The cultural standards of being a good wife in a South Asian family consists of taking care of the children, having as many children as possible, especially sons. It additionally includes taking care of the household chores, and being submissive to their husband. Being pressured by one’s family and husband to have children pressures a woman to have sex purely for procreation. If a woman is pressured to have a child, she will likely resent the child and may, subconsciously, blame them for her unfortunate circumstances, creating a pattern of emotional abuse experienced by many South Asian children. This pattern desensitizes the behavior and continues the cycle. Making a child believe that they are unwanted or that they are the reason for their mother’s misfortune, creates a world where a child feels that they don’t belong. This experience makes the child do anything they can, to please and make their parents proud, in order to get reassurance and acceptance. Along with having children, South Asian husbands often prevent their wives from working; thus, trapping them in the relationship, so the woman doesn’t have the economic means to escape the toxic relationship.

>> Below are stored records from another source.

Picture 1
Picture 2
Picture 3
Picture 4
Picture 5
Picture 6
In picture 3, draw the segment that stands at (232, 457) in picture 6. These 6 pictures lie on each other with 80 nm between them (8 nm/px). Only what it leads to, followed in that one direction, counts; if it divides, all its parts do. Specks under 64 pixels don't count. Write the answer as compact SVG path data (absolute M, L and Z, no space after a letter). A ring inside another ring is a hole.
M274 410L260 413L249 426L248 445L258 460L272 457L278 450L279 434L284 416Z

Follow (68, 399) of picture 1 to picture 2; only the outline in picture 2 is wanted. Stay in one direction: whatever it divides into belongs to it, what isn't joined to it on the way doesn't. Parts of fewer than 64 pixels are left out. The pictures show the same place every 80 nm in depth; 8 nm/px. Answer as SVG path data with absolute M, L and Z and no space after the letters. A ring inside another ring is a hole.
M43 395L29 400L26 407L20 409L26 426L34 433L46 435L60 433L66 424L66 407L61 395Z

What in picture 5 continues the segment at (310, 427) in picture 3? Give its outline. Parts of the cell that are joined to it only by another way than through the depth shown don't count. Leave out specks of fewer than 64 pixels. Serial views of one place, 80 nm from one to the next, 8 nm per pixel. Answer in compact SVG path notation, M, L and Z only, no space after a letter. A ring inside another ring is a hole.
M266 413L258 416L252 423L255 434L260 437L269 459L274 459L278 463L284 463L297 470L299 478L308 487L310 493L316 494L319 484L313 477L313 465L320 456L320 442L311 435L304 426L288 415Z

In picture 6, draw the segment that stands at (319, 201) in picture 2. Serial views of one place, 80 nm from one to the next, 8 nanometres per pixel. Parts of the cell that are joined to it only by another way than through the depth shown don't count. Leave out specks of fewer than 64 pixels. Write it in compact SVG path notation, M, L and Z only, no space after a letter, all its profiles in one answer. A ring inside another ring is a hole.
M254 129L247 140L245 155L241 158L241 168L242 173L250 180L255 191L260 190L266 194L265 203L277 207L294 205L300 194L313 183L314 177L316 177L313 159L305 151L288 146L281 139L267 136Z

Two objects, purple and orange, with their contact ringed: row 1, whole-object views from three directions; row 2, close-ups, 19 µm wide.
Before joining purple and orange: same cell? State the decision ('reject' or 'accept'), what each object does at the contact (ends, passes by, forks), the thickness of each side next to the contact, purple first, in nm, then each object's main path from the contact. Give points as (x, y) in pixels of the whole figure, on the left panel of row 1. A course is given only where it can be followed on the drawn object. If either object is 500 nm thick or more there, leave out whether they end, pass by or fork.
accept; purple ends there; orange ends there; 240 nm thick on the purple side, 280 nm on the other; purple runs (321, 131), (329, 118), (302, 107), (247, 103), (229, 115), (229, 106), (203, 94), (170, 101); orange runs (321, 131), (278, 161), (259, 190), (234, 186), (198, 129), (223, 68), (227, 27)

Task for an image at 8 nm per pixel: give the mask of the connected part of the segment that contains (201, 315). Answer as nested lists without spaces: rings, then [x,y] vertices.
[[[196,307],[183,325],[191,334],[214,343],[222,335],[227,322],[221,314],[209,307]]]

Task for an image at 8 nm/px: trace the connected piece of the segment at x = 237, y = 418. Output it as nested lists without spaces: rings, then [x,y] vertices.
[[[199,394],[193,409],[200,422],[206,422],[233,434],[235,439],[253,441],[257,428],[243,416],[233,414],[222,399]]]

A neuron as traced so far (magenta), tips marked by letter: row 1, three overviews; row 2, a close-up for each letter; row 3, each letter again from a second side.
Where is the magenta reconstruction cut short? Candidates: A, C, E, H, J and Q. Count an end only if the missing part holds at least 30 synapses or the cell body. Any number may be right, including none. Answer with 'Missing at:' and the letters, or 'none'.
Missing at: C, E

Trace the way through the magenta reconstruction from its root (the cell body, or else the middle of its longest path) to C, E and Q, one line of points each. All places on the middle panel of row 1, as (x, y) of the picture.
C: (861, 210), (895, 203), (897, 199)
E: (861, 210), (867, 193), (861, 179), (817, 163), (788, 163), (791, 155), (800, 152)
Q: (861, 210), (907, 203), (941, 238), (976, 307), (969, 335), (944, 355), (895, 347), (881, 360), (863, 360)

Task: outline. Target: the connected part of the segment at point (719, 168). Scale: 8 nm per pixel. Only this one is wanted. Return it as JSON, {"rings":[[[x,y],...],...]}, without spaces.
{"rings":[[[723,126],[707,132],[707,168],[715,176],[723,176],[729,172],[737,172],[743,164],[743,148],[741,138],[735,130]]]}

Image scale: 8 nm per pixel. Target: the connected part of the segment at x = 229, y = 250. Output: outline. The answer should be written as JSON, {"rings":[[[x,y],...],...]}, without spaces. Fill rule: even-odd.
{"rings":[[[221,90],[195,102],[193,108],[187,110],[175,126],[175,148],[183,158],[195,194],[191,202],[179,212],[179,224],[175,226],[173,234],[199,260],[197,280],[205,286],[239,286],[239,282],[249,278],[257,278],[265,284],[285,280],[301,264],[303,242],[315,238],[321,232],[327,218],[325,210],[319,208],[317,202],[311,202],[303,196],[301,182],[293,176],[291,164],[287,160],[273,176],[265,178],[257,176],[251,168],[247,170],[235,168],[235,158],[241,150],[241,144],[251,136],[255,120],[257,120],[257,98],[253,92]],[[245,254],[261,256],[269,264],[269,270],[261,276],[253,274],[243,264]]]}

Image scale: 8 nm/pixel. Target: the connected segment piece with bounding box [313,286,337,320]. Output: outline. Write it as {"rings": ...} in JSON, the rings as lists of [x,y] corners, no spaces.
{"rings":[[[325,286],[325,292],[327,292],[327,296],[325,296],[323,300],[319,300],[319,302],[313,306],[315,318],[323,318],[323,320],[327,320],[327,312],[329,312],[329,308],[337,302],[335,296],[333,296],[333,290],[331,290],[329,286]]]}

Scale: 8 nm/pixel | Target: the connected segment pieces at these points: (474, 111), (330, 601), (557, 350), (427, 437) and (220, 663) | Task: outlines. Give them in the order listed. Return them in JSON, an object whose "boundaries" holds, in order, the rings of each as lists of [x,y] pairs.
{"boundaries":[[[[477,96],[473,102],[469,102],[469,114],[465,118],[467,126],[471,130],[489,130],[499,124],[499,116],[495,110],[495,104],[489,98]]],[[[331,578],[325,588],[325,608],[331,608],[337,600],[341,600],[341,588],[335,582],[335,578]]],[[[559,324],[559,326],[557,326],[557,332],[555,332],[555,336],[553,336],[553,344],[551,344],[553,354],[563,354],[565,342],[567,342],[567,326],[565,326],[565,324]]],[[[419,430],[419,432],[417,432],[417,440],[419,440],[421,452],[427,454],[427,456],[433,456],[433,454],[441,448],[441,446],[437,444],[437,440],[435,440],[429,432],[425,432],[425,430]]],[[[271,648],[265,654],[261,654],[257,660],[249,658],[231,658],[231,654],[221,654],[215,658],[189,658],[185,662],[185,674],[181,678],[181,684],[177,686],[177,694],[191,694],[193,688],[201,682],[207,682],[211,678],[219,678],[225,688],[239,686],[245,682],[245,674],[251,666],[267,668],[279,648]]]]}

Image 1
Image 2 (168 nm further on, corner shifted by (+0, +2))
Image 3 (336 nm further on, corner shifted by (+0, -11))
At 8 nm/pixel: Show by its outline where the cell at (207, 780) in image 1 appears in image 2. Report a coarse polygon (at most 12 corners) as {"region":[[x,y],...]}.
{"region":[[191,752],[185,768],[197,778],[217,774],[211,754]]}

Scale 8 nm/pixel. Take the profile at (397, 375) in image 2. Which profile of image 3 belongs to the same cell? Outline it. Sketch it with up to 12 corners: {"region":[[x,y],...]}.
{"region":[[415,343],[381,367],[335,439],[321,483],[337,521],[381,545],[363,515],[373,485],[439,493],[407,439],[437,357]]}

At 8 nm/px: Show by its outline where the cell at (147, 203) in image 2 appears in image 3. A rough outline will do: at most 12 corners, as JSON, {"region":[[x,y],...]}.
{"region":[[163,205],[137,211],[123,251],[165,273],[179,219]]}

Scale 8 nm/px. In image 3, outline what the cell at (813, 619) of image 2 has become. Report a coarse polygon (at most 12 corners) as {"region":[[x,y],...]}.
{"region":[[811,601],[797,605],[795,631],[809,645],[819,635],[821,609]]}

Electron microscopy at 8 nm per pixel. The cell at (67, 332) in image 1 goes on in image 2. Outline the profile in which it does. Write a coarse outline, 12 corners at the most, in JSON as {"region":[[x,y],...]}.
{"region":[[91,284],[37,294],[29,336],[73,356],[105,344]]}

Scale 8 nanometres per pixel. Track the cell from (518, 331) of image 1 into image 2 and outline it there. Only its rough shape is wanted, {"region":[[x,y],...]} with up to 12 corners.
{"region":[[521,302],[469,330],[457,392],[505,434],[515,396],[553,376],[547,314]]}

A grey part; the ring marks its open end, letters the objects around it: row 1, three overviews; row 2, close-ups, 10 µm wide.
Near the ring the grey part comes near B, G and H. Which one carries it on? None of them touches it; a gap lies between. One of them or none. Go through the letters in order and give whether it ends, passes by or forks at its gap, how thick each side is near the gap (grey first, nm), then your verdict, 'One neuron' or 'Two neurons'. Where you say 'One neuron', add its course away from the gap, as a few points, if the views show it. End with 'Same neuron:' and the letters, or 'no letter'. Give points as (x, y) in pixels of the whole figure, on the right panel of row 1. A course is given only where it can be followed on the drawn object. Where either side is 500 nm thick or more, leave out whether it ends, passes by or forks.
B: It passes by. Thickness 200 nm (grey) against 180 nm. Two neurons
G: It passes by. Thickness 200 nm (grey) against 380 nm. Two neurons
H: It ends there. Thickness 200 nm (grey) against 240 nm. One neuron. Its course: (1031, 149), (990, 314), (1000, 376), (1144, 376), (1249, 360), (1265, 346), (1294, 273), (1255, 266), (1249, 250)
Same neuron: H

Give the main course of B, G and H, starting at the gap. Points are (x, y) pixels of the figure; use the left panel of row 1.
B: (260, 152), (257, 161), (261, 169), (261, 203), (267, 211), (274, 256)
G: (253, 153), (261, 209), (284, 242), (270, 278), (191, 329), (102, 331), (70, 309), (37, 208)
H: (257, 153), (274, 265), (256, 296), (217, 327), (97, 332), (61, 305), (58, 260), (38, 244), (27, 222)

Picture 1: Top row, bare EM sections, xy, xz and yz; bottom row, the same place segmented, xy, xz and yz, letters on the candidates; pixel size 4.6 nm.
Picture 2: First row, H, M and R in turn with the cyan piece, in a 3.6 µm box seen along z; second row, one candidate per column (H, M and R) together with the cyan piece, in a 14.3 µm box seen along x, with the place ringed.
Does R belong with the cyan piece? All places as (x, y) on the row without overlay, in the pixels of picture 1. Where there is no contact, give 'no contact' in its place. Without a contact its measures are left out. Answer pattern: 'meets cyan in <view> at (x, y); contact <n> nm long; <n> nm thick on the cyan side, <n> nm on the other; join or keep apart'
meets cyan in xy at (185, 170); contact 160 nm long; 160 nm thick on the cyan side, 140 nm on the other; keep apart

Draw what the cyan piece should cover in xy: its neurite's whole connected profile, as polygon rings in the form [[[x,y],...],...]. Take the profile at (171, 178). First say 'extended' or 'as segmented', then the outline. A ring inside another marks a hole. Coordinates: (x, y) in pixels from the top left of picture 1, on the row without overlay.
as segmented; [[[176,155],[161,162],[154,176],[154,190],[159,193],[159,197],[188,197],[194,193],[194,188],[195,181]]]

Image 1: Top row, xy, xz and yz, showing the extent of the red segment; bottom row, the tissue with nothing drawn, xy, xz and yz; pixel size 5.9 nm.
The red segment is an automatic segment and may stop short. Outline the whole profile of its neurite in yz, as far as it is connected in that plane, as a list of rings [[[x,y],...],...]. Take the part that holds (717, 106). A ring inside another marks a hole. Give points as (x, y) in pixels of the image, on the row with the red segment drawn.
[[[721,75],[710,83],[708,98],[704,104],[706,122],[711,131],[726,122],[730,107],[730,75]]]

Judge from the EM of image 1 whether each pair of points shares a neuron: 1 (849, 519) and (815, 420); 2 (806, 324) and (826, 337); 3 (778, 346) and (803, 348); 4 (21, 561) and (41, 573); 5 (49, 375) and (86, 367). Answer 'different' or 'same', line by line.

By continuing to subject children to abuse, the message is one of tolerance, and in no way should anyone tolerate abuse. Many South Asian parents also outwardly prefer their sons over their daughters, and often enforce harsher regulations on the daughters in comparison to their sons. For instance, from birth, male children are treated like royalty, since there is a large importance around “carrying on the family name” through the men in the family. As they grow up, boys are taught that they are more valuable and dominant to women. Parents generally excuse male bad behavior, give them more freedom, and grant males more general privileges. Males are allowed freedom to go out with their friends and make their own decisions, and females are not. Teaching boys that they are inherently more valuable than women, sets them up to reject criticism and they become ignorant to the consequences of their actions. This mindset has the potential to create an abusive individual, since it manifests from a superiority complex. Additionally, the daughters of South Asian parents that openly prefer their sons, have the ideology that they are not good enough and ultimately inferior to their friends, intimate partners, and other people around them just because they were born a girl instead of a boy. This mindset causes them to tolerate abuse, thus continuing the cycle of domestic abuse.
Many people, especially South Asian parents, may argue that their behavior within the home is not abusive, and doesn’t negatively affect their children. However, if this argument were true, the pattern of abuse in South Asian communities wouldn’t exist. People in the South Asian community should work towards not normalizing abuse by working towards dismantling cultural standards that are ultimately infeasible to meet and predispose people to abuse.